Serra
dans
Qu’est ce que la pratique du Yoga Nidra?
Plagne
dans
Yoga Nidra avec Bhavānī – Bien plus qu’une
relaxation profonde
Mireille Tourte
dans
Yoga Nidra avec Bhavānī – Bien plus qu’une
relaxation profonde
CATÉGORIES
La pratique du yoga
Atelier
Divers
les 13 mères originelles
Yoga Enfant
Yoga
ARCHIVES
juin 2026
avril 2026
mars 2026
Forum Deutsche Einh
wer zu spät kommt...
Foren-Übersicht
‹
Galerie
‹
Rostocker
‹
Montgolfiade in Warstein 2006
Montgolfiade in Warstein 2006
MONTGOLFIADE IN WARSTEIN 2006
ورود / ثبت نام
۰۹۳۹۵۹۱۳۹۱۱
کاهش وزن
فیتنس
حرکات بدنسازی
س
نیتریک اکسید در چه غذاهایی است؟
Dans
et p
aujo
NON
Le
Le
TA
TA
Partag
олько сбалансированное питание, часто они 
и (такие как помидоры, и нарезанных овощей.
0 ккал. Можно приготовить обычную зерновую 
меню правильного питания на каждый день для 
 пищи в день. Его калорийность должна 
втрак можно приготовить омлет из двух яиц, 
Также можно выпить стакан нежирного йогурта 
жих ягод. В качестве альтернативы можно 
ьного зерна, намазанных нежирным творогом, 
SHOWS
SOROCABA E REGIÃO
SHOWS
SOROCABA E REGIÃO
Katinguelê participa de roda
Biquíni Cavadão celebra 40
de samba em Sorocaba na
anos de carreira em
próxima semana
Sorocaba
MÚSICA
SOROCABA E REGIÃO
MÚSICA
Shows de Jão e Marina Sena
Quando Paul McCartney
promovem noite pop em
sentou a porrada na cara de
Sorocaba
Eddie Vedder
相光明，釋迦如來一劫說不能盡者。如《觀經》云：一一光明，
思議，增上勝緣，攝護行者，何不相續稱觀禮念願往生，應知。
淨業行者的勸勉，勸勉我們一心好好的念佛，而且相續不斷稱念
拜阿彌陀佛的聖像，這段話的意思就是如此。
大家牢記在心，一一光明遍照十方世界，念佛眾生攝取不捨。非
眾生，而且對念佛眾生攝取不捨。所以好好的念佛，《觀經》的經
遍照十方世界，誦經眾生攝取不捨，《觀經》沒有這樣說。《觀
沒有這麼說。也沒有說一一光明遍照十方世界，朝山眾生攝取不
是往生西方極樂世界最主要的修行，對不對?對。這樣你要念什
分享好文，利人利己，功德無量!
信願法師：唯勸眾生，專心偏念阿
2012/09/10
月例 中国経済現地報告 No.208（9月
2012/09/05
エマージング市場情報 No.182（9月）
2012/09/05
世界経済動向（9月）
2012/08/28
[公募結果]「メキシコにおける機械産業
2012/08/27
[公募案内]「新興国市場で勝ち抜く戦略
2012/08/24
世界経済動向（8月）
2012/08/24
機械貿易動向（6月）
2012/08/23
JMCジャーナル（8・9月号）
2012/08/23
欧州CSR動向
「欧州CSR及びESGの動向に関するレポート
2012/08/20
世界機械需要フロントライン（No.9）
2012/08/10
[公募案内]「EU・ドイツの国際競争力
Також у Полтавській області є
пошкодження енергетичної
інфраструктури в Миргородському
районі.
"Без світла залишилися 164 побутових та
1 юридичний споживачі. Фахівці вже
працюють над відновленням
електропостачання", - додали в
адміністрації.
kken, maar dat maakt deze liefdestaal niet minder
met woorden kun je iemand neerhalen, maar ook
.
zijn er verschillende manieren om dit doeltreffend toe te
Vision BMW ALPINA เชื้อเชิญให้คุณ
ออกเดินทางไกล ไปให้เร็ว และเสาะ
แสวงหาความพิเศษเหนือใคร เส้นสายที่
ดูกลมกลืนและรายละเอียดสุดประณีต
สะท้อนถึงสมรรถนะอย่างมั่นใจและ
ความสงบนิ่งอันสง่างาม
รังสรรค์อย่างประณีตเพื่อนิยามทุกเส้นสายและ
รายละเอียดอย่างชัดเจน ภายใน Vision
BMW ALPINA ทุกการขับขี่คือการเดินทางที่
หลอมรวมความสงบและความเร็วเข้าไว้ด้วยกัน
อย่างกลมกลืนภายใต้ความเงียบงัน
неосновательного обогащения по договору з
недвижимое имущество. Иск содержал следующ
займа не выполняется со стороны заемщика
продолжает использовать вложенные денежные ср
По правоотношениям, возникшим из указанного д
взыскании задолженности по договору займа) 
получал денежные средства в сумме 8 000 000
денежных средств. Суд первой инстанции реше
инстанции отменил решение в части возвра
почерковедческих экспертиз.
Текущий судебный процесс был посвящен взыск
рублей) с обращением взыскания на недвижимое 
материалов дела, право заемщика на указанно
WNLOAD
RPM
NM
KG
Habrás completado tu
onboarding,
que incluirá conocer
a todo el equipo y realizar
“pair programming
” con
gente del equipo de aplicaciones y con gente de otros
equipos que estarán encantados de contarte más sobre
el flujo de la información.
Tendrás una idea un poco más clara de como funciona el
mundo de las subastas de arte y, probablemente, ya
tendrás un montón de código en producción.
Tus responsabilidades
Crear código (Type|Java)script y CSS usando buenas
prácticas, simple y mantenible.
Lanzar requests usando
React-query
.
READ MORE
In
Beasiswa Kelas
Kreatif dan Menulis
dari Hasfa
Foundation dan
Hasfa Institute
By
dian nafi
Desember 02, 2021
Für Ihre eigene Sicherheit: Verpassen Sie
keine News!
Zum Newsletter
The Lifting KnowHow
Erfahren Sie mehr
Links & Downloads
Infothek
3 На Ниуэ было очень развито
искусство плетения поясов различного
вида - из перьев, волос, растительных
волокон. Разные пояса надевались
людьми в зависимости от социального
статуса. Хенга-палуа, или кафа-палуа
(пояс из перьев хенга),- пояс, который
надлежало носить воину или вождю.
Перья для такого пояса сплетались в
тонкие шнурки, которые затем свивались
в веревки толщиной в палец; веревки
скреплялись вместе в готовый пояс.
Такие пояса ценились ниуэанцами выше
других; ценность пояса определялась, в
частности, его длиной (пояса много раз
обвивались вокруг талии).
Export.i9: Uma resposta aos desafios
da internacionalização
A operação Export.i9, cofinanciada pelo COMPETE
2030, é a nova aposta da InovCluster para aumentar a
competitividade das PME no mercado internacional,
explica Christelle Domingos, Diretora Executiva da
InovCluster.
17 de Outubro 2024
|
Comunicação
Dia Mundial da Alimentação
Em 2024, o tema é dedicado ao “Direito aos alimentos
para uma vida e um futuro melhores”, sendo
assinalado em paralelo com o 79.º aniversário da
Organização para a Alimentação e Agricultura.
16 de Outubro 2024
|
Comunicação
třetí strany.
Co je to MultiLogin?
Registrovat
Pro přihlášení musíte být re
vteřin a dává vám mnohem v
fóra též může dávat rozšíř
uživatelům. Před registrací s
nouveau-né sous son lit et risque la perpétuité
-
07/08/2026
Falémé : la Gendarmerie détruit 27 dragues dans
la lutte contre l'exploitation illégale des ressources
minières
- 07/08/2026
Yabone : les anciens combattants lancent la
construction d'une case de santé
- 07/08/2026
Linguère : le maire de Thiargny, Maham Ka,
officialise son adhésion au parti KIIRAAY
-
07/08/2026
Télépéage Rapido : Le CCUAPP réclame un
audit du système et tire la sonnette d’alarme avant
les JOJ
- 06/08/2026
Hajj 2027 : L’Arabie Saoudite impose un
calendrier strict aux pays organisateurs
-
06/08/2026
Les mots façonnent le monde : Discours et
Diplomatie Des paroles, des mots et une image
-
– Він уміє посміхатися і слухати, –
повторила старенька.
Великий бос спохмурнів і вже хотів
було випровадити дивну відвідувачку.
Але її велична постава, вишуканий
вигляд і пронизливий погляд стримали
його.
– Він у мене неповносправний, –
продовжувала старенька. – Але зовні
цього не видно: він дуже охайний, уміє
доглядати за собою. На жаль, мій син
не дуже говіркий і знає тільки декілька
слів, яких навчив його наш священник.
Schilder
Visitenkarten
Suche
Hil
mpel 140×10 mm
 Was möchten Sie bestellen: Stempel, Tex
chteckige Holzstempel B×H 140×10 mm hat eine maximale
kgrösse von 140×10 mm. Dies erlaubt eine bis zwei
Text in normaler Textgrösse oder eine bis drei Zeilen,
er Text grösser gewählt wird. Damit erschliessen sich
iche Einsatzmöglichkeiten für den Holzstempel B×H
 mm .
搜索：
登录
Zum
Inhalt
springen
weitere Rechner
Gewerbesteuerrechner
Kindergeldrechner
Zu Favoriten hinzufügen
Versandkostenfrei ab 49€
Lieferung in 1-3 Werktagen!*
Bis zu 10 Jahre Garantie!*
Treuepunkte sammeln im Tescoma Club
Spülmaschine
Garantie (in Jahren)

> _WHAT IS NEEDED_
Reproduce, word for word, everything from the very first line down to the line containing "ورود / ثبت نام", with both of those lines included.

> _WRITTEN ANSWER_
Serra
dans
Qu’est ce que la pratique du Yoga Nidra?
Plagne
dans
Yoga Nidra avec Bhavānī – Bien plus qu’une
relaxation profonde
Mireille Tourte
dans
Yoga Nidra avec Bhavānī – Bien plus qu’une
relaxation profonde
CATÉGORIES
La pratique du yoga
Atelier
Divers
les 13 mères originelles
Yoga Enfant
Yoga
ARCHIVES
juin 2026
avril 2026
mars 2026
Forum Deutsche Einh
wer zu spät kommt...
Foren-Übersicht
‹
Galerie
‹
Rostocker
‹
Montgolfiade in Warstein 2006
Montgolfiade in Warstein 2006
MONTGOLFIADE IN WARSTEIN 2006
ورود / ثبت نام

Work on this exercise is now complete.